On May 5th, the New York State Museum will open an ongoing exhibition highlighting never-before-displayed artifacts from Fort Orange, the 17th-century precursor of the state’s capital city. The exhibition, titled “a small fort, which our people call Fort Orange,” examines the momentous archaeological discovery of the fort in 1970, as well as the lasting impact of Dutch settlement of New York 400 years ago. The title is taken from “The New World” by Johannes De Laet, a director of the Dutch West India Company, recorded in 1625.
“a small fort, which our people call Fort Orange”
Fort Orange was the first permanent Dutch settlement in New Netherland, built as a trading post by the West India Company in 1624 at the location of present-day Albany along the Hudson River.

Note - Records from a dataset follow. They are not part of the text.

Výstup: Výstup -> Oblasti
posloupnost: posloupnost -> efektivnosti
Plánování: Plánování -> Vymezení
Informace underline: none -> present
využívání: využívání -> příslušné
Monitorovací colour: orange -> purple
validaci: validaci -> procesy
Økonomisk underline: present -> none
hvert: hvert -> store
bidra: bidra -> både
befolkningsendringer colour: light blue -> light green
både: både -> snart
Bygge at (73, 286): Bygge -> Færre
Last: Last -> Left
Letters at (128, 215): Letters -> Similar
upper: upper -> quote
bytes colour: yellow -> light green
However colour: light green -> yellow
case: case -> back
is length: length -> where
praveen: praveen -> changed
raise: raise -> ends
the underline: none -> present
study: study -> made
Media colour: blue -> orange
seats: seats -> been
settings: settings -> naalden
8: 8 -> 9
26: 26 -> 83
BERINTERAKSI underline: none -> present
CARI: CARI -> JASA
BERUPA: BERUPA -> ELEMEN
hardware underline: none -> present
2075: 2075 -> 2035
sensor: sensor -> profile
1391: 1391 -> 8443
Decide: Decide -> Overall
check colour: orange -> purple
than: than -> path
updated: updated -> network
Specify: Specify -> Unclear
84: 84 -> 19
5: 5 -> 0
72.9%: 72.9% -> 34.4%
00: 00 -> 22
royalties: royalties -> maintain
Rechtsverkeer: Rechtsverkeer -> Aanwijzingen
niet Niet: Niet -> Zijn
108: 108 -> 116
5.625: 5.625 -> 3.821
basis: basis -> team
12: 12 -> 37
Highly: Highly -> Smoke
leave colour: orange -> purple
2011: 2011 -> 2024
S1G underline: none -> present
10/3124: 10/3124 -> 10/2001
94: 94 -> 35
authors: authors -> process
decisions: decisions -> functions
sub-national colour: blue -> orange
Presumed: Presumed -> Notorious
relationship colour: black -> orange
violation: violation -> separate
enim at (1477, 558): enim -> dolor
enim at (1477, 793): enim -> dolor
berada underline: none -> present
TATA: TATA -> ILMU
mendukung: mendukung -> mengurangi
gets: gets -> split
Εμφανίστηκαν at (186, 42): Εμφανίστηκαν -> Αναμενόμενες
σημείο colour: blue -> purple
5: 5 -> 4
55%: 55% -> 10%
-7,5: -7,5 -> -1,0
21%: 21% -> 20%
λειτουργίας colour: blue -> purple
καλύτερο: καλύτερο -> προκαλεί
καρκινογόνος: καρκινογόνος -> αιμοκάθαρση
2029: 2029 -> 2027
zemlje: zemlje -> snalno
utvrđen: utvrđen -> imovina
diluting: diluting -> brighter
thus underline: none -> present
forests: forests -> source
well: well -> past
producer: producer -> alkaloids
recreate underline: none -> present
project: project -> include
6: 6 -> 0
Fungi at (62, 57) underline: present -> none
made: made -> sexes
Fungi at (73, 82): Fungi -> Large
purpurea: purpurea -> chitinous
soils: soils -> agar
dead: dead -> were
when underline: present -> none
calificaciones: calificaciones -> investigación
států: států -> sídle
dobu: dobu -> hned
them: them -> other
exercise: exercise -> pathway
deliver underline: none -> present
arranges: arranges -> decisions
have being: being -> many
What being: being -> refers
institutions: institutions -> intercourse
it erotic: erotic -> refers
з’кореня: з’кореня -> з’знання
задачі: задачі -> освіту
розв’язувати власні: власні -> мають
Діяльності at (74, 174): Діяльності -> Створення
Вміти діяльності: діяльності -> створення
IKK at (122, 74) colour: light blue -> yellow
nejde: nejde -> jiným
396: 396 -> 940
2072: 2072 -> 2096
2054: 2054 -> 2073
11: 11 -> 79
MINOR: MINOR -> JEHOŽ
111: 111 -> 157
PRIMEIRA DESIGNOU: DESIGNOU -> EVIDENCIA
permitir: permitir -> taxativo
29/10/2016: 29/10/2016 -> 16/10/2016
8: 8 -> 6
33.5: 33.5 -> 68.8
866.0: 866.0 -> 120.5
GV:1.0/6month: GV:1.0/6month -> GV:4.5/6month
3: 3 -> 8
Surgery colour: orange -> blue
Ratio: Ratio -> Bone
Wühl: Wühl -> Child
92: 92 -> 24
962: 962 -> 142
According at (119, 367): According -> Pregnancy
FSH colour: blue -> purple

Between 1624 and 1664, the fort’s role in the development of New Netherland changed—from a point of contact and trade between Native Americans and Europeans, to an enclosure with dwellings and private enterprises, and finally an abandoned space consumed by the development of Albany.
Centuries later, Fort Orange on the surface had long disappeared. But in a six-month period in 1970 and 1971—just ahead of Interstate 787 construction—a small archaeology team from the State Historic Trust (predecessor to the Office of Parks, Recreation and Historic Preservation, or OPRHP), headed by Paul Huey and composed mostly of volunteers, made remarkable discoveries about life in the Dutch colony at Fort Orange. In 2016, a collection of 36,000 artifacts from Fort Orange was transferred from OPRHP to the New York State Museum.
This exhibition includes select artifacts, film footage from the excavation, and four decades of historical and archaeological research are highlighted—including renderings of the fort by Historical Artist Len Tantillo. Dutch ceramics on loan from the Albany Institute of History & Art help bring life to the story.